H

Senior Site Reliability Engineer

Hard Rock Digital
Full-time
Remote friendly (Florida, United States)
Worldwide

What are we building? 

Hard Rock Digital is on a mission to become the best online sportsbook, casino, and social gaming company in the world. We’re building a team that resonates passion for learning, operating and building new products and technologies for millions of consumers. We care about each customer's interaction, experience, behavior, and insight and strive to ensure we’re always acting authentically.

 

Rooted in the kindred spirits of Hard Rock and the Seminole Tribe of Florida, the new Hard Rock Digital taps a brand known the world over as the leader in gaming, entertainment, and hospitality. We’re taking that foundation of success and bringing it to the digital space — ready to join us?

 

What’s the position?

We are looking for a skilled Sr. Site Reliability Engineer (SRE) to maintain and improve the reliability, scalability, and performance of our Java-based application. You will be responsible for managing and monitoring the application’s infrastructure, using the Grafana stack (Grafana, Loki, Prometheus) to ensure a high level of observability, and implementing robust monitoring, alerting, and logging solutions.

 

Key Responsibilities:

Application Reliability & Performance:

  • Ensure the availability, reliability, and performance of a high-traffic Java-based application in a distributed environment.

  • Troubleshoot and resolve complex issues in production and non-production environments.

  • Participate in both pre- and post-deployment performance testing and monitoring efforts to improve application performance.

  • Optimize Java application performance, ensuring efficient resource utilization and scaling.

 

Monitoring & Observability:

  • Deploy and manage the Grafana stack (Grafana, Prometheus, Loki) to provide real-time monitoring, logging, and alerting.

  • Implement and refine observability strategies to enhance application and infrastructure visibility.
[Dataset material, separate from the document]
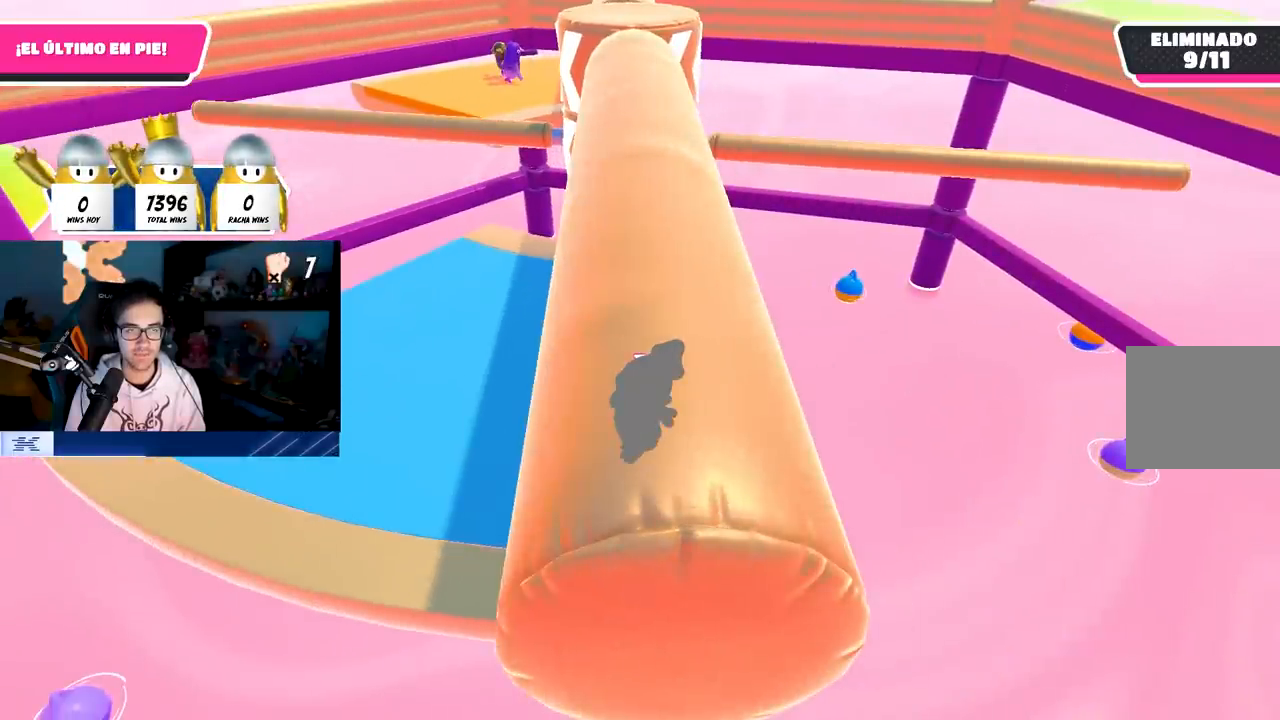
{"buttons": [], "left_stick": "up-left", "right_stick": "center", "events": []}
  • Create and maintain dashboards, alerts, and logs for comprehensive monitoring of system health and performance.

 

Incident Management & Root Cause Analysis:

  • Support the operations team’s incident response efforts, conduct post-mortems, and identify root causes of issues to prevent recurrence.
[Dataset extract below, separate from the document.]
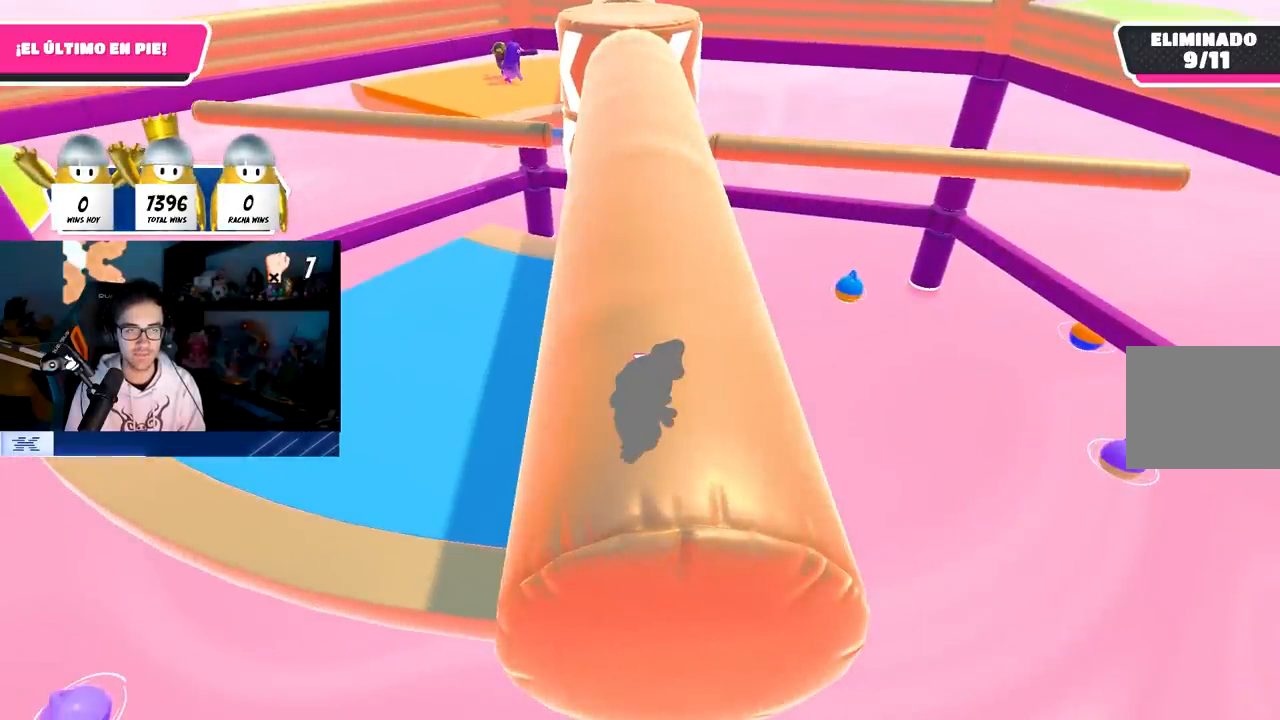
{"buttons": [], "left_stick": "up-left", "right_stick": "center", "events": []}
  • Document and share lessons learned from incidents, contributing to a culture of continuous improvement.

 

Collaboration & Cross-functional Support:

  • Work closely with developers, architects, and other engineers to design and implement solutions that improve application reliability.

  • Collaborate closely with DevOps and NOC teams to support the application platform.

  • Communicate SRE practices and principles to technical and non-technical stakeholders.

  • Provide feedback and insights on application performance, potential improvements, and observability metrics.



What are we looking for?

  • Degree in computer science or a related field, or equivalent work experience

  • 5+ years in SRE, DevOps, or similar Infrastructure roles:

    Experience managing large-scale, high-availability production systems

    Track record of incident response and post-mortem processes

    Experience with capacity planning and performance optimization

  • 3+ years hands-on experience managing production Kubernetes clusters:

    Deep understanding of k8s architecture, networking, storage, and security

    Experience with cluster scaling (Karpenter), upgrades, and multi-cluster management

    Proficiency with kubectl, Helm, and Kubernetes operators

    Container orchestration and troubleshooting expertise

  • Advanced expertise with the Grafana stack for dashboards, alerting, and visualization:

    Hands-on experience with Grafana Alloy for telemetry data collection

    Proficiency in PromQL

    Experience with Loki for log aggregation and analysis

    Experience building comprehensive monitoring and alerting strategies

  • Hands-on experience managing Java-based applications in large-scale, distributed environments, with a focus on JVM tuning and application optimization.

  • Cloud Platform expertise (AWS, GCP, or Azure)

  • Familiarity with infrastructure as code (IAC) tools like Terraform/Terragrunt or Ansible.

  • ArgoCD proficiency for GitOps workflows and continuous deployment

  • Strong scripting abilities in Bash, Python, or Go:

    Experience with CI/CD piplelines and automation tools

    Configuration Management and deployment automation

  • Strong troubleshooting skills, with a proactive approach to diagnosing and resolving performance bottlenecks.

  • Proven experience managing on-call rotations, incident response, and root cause analysis.

  • Ability to mentor junior team members

  • Strong communication skills (both written and verbal), positive attitude, and ability to receive constructive feedback.

 

What’s in it for you?

We offer our employees more than just competitive compensation. Our team benefits includes:

  • Competitive compensation and comprehensive benefits

  • Hybrid and Remote work

  • Flexible vacation allowance

  • Start up culture backed by a secure, global brand

 

Roster of Uniques

We care deeply about every interaction our customers have with us, and trust and empower our staff to own and drive their experience. Our vision for our business and customers is built on fostering a diverse and inclusive work environment where regardless of background or beliefs you feel able to be authentic and bring all your talent into play. We want to celebrate you being you (we are an equal opportunity employer).